MET OPERA: Janacek’s “From the House of the Dead.” Listen Live on Real Player at 8pm on Nov. 12.

From the House of the Dead
Approximate running time 1 hrs. 33 min.

With this new production, voted Europe’s best opera staging for 2007, one of opera’s great visionaries makes his Met debut. Patrice Chéreau, renowned for his legendary centennialRing cycle at Bayreuth, directs Janácek’s drama of human resilience inside a Russian prison. “The penal camp is a different society, parallel to ours, but there are many similarities between the two,” Chéreau declares. “Power, relationships, humiliation, passion—all those things exist in both worlds.” Conductor Esa-Pekka Salonen also makes his Met debut, and Peter Mattei leads the ensemble cast.  A production of the Metropolitan Opera and the Wiener Festwochen, in co-production with Holland Festival, Amsterdam; the Festival d’Aix-en-Provence; and Teatro alla Scala, Milan.

Synopsis

Libretto by the composer, based on the novel by Fyodor Dostoevsky
World premiere: Brno, National Theater, April 12, 1930

Act I
The yard of a Russian prison camp. Early in the morning, prisoners leave their barracks to wash. An argument breaks out, and there is talk of a new prisoner, a “gentleman” named Gorianchikov. When he arrives, the commandant interrogates him and demands to know what he has been imprisoned for. When Gorianchikov replies that he is a “political prisoner,” the commandant orders him to be flogged. A prisoner plays with a captured eagle whose wing seems to be broken. The others admire its defiance in captivity. The commandant orders a group of prisoners off to work. Among those remaining is Skuratov, who begins singing snatches of a song, annoying Luka. Skuratov dementedly recalls his former life in Moscow, then suddenly breaks into a frenzied dance and collapses. Luka talks about his previous imprisonment for vagrancy. He tells how he killed an officer and was flogged for his offence. The guards drag in Gorianchikov, beaten half to death.

Act II
Some months later, prisoners are working outside the fence of the camp. Gorianchikov asks the young Alyeya about his family and offers to teach him to read and write. The boy eagerly accepts. When the day’s work is done, bells sound from the town, announcing a holiday. Townspeople arrive and a priest gives his blessing. Some men ask Skuratov why he was imprisoned, and he tells how his love for a German girl named Luyza led him to murder the man she was forced to marry. For a long time prisoners have been rehearsing two pantomimes, which they now perform: the first about Don Juan, the second about a miller’s pretty and unfaithful wife. When the show is over, bleak reality returns. A whore passes and a young prisoner goes off with her. Gorianchikov and Alyeya drink tea, which infuriates some of the other prisoners, who think it “gentlemanlike.” One of them hurls a jug at Alyeya, who falls unconscious. Guards rush in to restore order.

Act III
Alyeya lies in the prison hospital, delirious with fever and watched over by Gorianchikov. In other parts of the ward are Luka, close to death, and Skuratov, now mad and crying out for Luyza. Another prisoner named Shapkin describes how a police officer, who interrogated him after he was caught in a burglary, almost tore his ears off.

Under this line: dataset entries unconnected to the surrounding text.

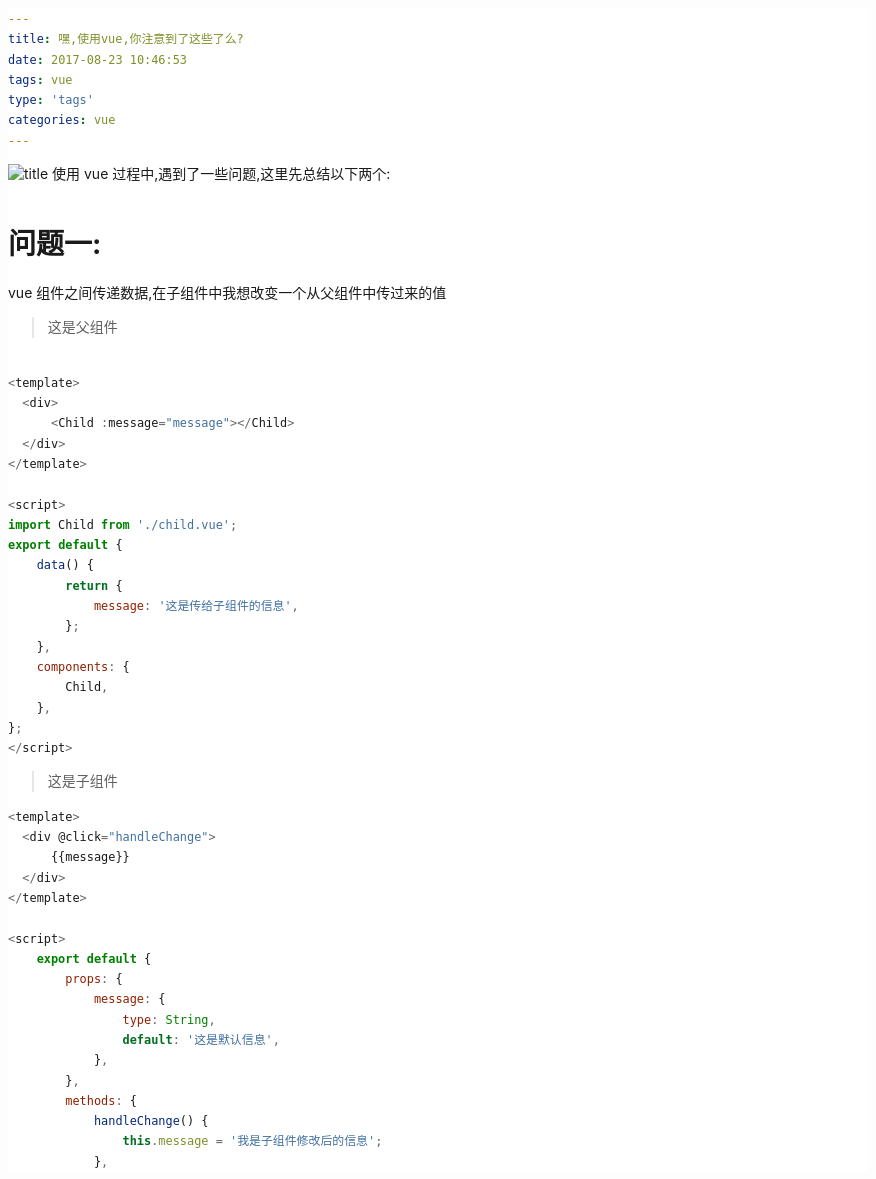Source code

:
 ```yaml
---
title: 嘿,使用vue,你注意到了这些了么?
date: 2017-08-23 10:46:53
tags: vue
type: 'tags'
categories: vue
---
```


![title](//upload-images.jianshu.io/upload_images/1541368-d9be1b3b39abc037?imageMogr2/auto-orient/strip%7CimageView2/2/w/1240)
使用 vue 过程中,遇到了一些问题,这里先总结以下两个:



# 问题一:

vue 组件之间传递数据,在子组件中我想改变一个从父组件中传过来的值

> 这是父组件

```js

<template>
  <div>
      <Child :message="message"></Child>
  </div>
</template>

<script>
import Child from './child.vue';
export default {
    data() {
        return {
            message: '这是传给子组件的信息',
        };
    },
    components: {
        Child,
    },
};
</script>

```

> 这是子组件

```js
<template>
  <div @click="handleChange">
      {{message}}
  </div>
</template>

<script>
    export default {
        props: {
            message: {
                type: String,
                default: '这是默认信息',
            },
        },
        methods: {
            handleChange() {
                this.message = '我是子组件修改后的信息';
            },
```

Night falls and silence returns, broken by an old prisoner lamenting that he will never see his children again. Prompted by Cherevin, Shishkov tells the story of his imprisonment: he married a girl named Akulina who allegedly had been dishonored by another man, Filka Morozov. But Filka later revealed that he had been lying about his relationship with the girl, who was in fact innocent. When Akulina confessed to Shishkov that she still loved only Filka, Shishkov killed her. By the end of the tale Luka has died. Only now does Shishkov recognize him as his old enemy, Filka. The body is carried away. A guard arrives with orders for Gorianchikov to follow him.

A few hours later, the commandant, drunk, apologizes to Gorianchikov and tells him that he is free. His chains are knocked off and, desperately, he says goodbye to Alyeya, who will stay in jail. The prisoners release the eagle, whose wing has healed, to shouts of “Freedom!” The guards order them off to work, and prison life goes back to its routine.